╭─ Study text

Quality of life remains a subjective ideal. Some of the cities that rank highest on annual lists of "10 best places to live" can easily rank low in the eyes of those seeking different amenities and priorities.

Yet the longing for a better quality of life is what prompts frazzled workers in crowded cities to dream of running an inn in Vermont. In recent years it is also what has driven more than a million Californians to pull up stakes and point their Cherokees and Land Rovers - the late-20th-century version of covered wagons - east to resettle in the "new frontier" of Idaho and Nevada, where they hope to trade fast-lane lives for simpler pleasures, friendlier people, and safer neighborhoods.

In scaling back, these "lifestyle migrants" exemplify a growing realization that energy-efficient living involves conserving time and personal energy as much as it involves preserving natural resources.

Downsizing, the reigning corporate philosophy of the past few years, can be cruel when it is decreed by someone else and results in the loss of a paycheck. But when the transition is personal rather than professional - and totally voluntary - it can bring a satisfying new freedom.

A month before our neighbors packed up for exurbia, a colleague and his wife made a reverse move. Realizing that the two hours they spent commuting every day hardly counted as "quality time," they sold their four-bedroom house on a three-acre plot and moved to a two-bedroom high-rise in the city. They traded trees and grass and exurban tranquillity for the freedom and convenience of a short walk to work. Less hassle. More time. More control.

╰─
╭─ Dataset content

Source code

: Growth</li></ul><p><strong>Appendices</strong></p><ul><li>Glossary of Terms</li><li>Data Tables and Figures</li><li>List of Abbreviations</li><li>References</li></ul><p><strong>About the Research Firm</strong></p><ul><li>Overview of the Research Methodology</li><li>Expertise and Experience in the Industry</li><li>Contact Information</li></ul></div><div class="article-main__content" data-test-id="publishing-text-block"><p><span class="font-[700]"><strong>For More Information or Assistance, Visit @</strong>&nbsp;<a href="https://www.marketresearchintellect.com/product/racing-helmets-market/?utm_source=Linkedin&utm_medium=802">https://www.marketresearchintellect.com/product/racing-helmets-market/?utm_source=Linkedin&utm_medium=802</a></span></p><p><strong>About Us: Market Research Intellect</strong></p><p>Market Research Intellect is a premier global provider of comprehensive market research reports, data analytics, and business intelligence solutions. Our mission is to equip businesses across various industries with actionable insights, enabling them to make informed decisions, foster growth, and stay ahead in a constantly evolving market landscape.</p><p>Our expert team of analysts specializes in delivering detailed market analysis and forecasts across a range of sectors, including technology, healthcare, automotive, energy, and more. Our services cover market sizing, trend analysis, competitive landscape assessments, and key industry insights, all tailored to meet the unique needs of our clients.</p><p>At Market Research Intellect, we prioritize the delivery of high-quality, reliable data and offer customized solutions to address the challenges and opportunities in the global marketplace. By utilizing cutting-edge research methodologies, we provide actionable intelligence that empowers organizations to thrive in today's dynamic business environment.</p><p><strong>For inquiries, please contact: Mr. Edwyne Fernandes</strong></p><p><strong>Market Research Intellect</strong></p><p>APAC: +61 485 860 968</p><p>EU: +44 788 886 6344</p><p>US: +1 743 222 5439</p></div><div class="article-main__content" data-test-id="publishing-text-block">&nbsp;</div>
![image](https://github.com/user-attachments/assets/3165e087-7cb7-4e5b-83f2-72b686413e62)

╰─

[Work to complete] Write a continuation of the piece on quality of life and voluntary downsizing above, starting right after its final sentence.

[Final answer]
"Quality of life" makes a fine round phrase. It is an improvement on its predecessor, "standard of living" - a term that smelled of money, luxury cars, private schools, and elite addresses. Yet whenever the word "quality" lives up to its meaning, it has little to do with external conditions or material resources. If the real subject is a happy life, the fundamental needs tend to be loyal friends, a family in harmony, and work of interest that is worth doing.

In the scaled-back '90s, what used to be known simply as a good life may not always conform to traditional patterns of upward mobility. When trading up - "progress" - requires too many trade-offs in time and money and work, the refreshing new dictum may be: The moving van - like the buck - stops here.